The fund’s partners walked Broden through how she could pursue bigger government contracts with the Detroit Health Department and Detroit firefighters to keep revenue coming in. And they stepped up with the loan to help her cover up-front costs until payment came in.

“That was a big deal for us. We needed that,” said Broden, 42.

“If they didn’t support me in that way, I would not have been able to keep my doors open.”

That’s the type of relationship the Michigan Good Food Fund will look to expand as it heads into its next five years, said Mark Watson, managing director of the Fair Food Fund, which took on the role of administrator of the larger fund in January.

“There’s a lot of activity around incubating and catalyzing them, but a lot of (minority-owed) businesses fail,” he said.

“We need to increase the chances of businesses being around in five years, especially for Black- and Brown- (owned) businesses.”

Even before the pandemic, minority-owned small businesses in Michigan were under pressure.

In 2018, there were 169,363 minority-owned businesses in the state, according to the U.S. Small Business Administration. By the first quarter of last year, that number had dropped by 100,000 to 69,149.

“It’s a shocking statistic,” Watson said.

As it heads into its next five years, the Michigan Good Food Fund is shifting to a relationship-driven model with small businesses rather than a transactional one to help ensure small businesses have the support they need to grow.

The fund’s partners also plan to introduce new products and expand the offering of others. And they will put as much as half of their resources behind Black- and Brown-owned businesses, Watson said.

“While we’ve done some transactions and we’ve provided a lot of (technical assistance), we will do more as a portion of the work we do over the next five years.”

Focus on relationships

The Michigan Good Food Fund, a $30 million public-private loan fund, launched in 2015 to provide financing and business assistance to entrepreneurs engaged in food production, distribution, processing, marketing and retail projects in underserved communities across the state.

It began with four partners: Capital Impact Partners, Fair Food Network, Michigan State University Center for Regional Food Systems and W.K. Kellogg Foundation, with initial funding from the Kresge Foundation, Max M. & Marjorie S. Fisher Foundation, Northern Trust Corp. and the federal Healthy Food Financing Initiative.

Over the past five years, the fund has invested $17 million, providing support to over 300 Michigan food businesses that have created or retained more than 1,000 jobs, according to a new report. Of those, 53 percent were owned by people of color, and 52 percent were led by women.
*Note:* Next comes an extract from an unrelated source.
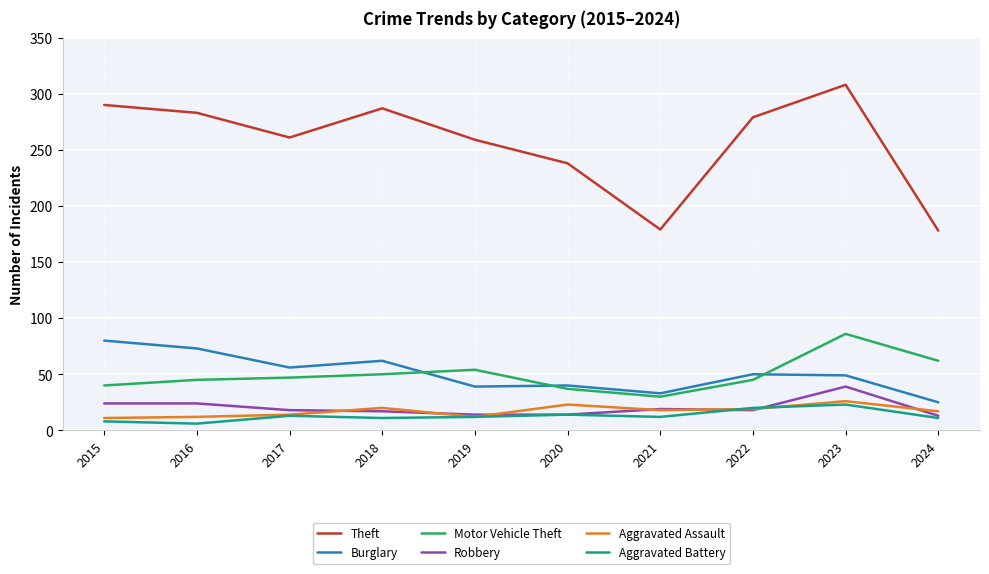

List the series in order of their peak value, lowest first.

Aggravated Battery, Aggravated Assault, Robbery, Burglary, Motor Vehicle Theft, Theft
Going forward, it will seek to expand its relationships with the companies it supports, Watson said. As it takes on administration of the fund this month from Capital Impact Partners, the Fair Food Network will coordinate resources the Good Food Fund partners can provide to better support healthy food entrepreneurs.

“That’s a shift; it’s more about growing and cultivating business than just focusing on the near-term transaction,” Watson said.
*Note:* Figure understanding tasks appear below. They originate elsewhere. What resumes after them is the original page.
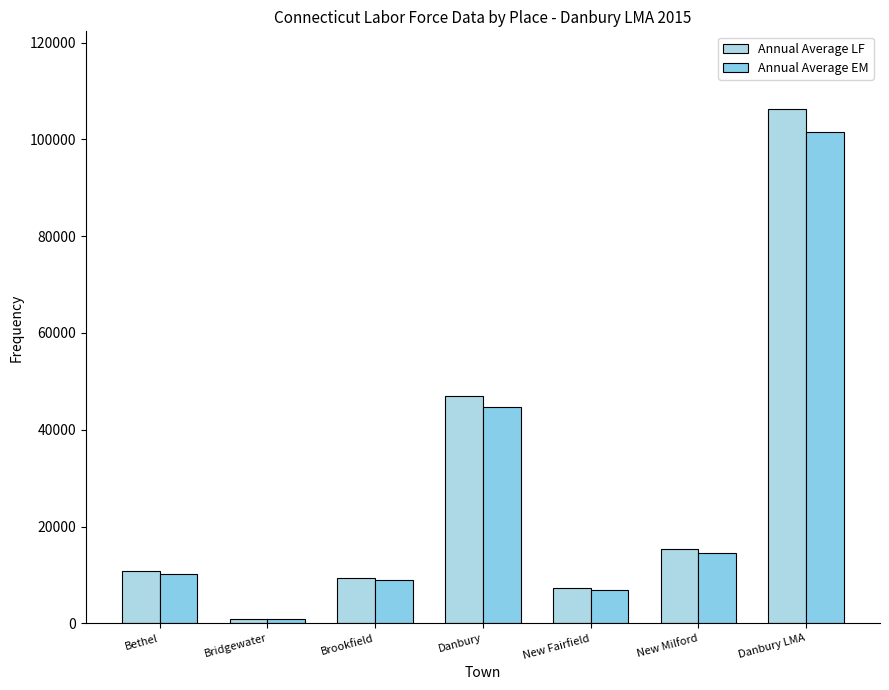

At how many categories does at least one series exceed 60547?

1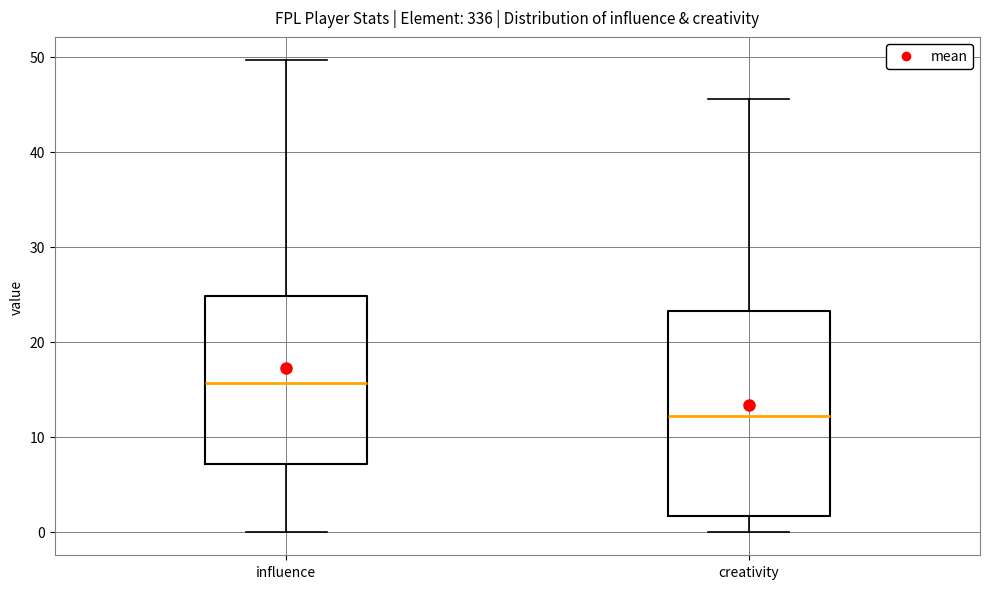

Reading left to right, read every box against the y-axis: the position of its median line, the range the box covers, and the ends of its whiskers. The values are not printed on the chart, so give them approximately, as read against the axis.

influence: median 16, box 7 to 25, whiskers 0 to 50
creativity: median 12, box 2 to 23, whiskers 0 to 46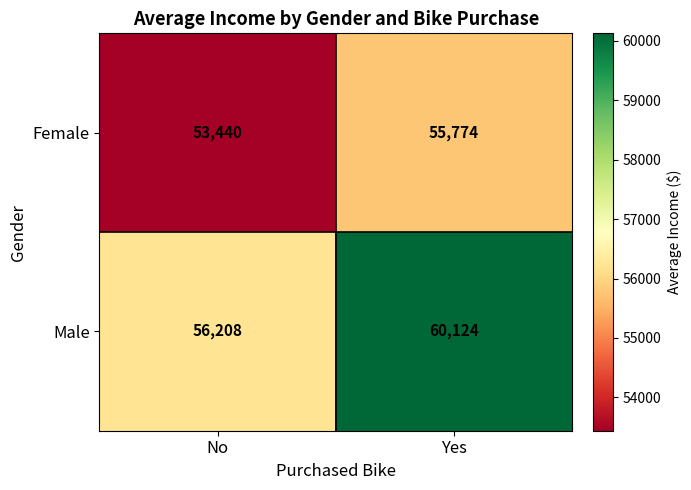

How many distinct data groups are displayed?

2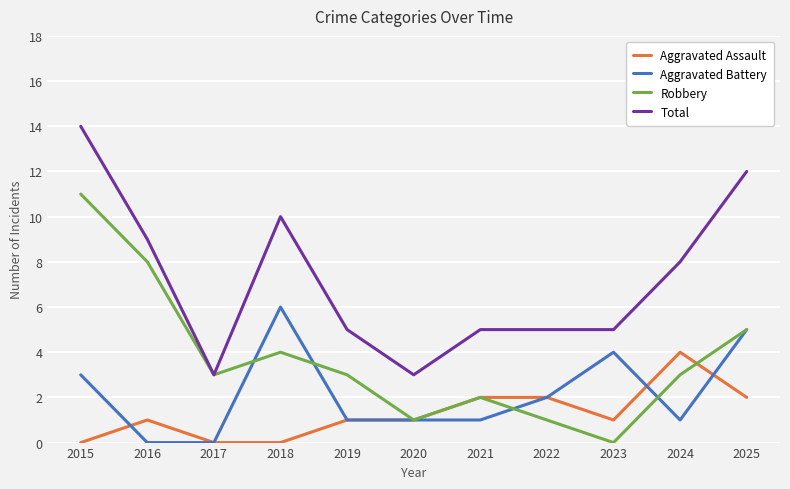

True or false: Total has a value of 12 at 2016.

False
With that approach, the fund will be able to offer companies additional support as they grow, increasing the chances they will succeed over time, he said.

“I think we all realize it does take an ecosystem to support any entrepreneur,” but the approach will be particularly helpful to Black- and Brown-owned companies that traditionally struggle to get follow-on capital, Watson said.

New and expanded products

At the same time, the Michigan Good Food Fund will expand its support for healthy food businesses in underserved areas by expanding what it can offer companies, Watson said.
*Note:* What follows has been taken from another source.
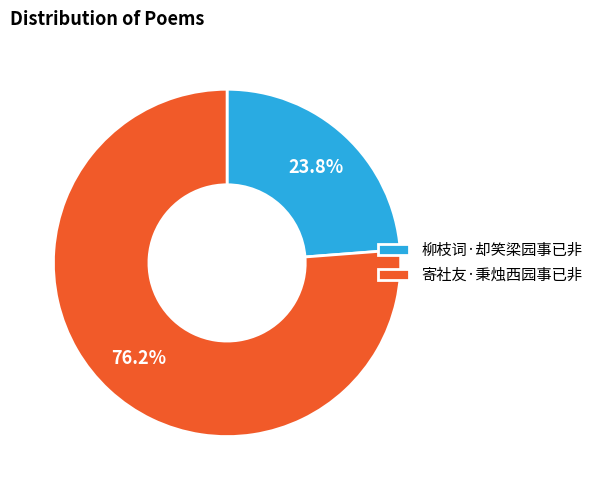

Count the number of slices in the pie.

2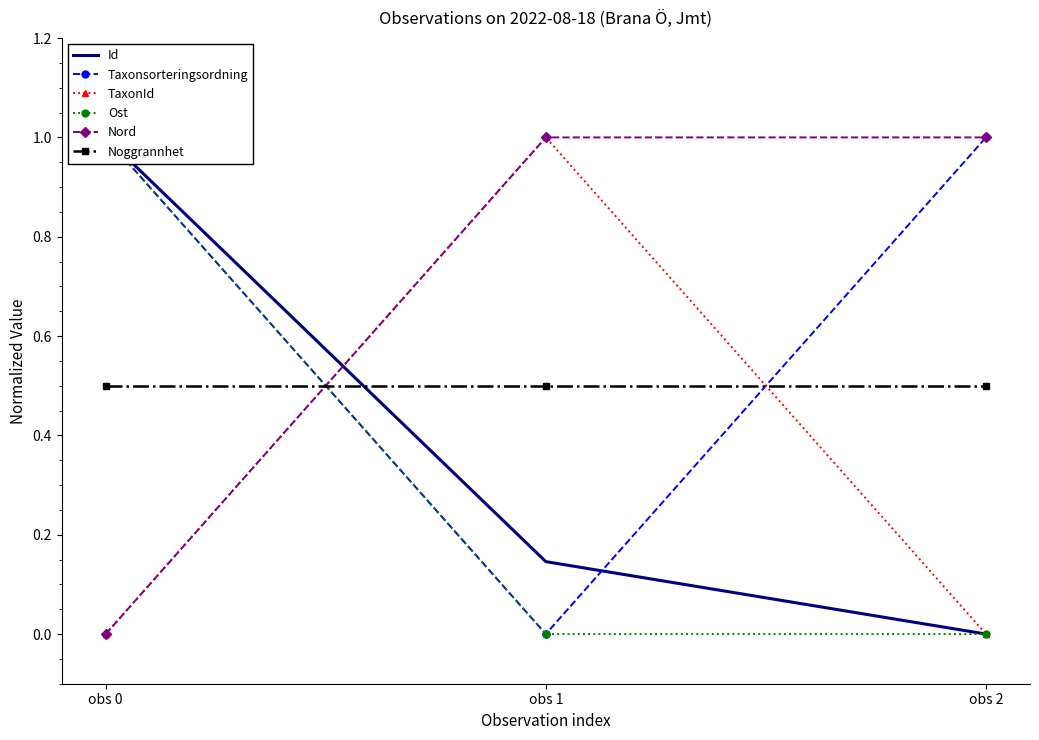

Count the number of data series in this chart.

6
It will continue making grants and expand microloans and lines of credit, while adding loan guarantees, convertible securities/debt and mission-related private equity (from investors interested in supporting efforts such as those tied to social determinants of health, the environment and social justice) to its offerings.

“We all know we need to lean in this direction, but this is the design year of what do we do differently,” Watson said.

The fund plans to put in place systems to measure the outcomes of the relationship-driven strategy, he said.

“It won’t just be how many loans or grants we gave. It will be what happened to the business over five years.”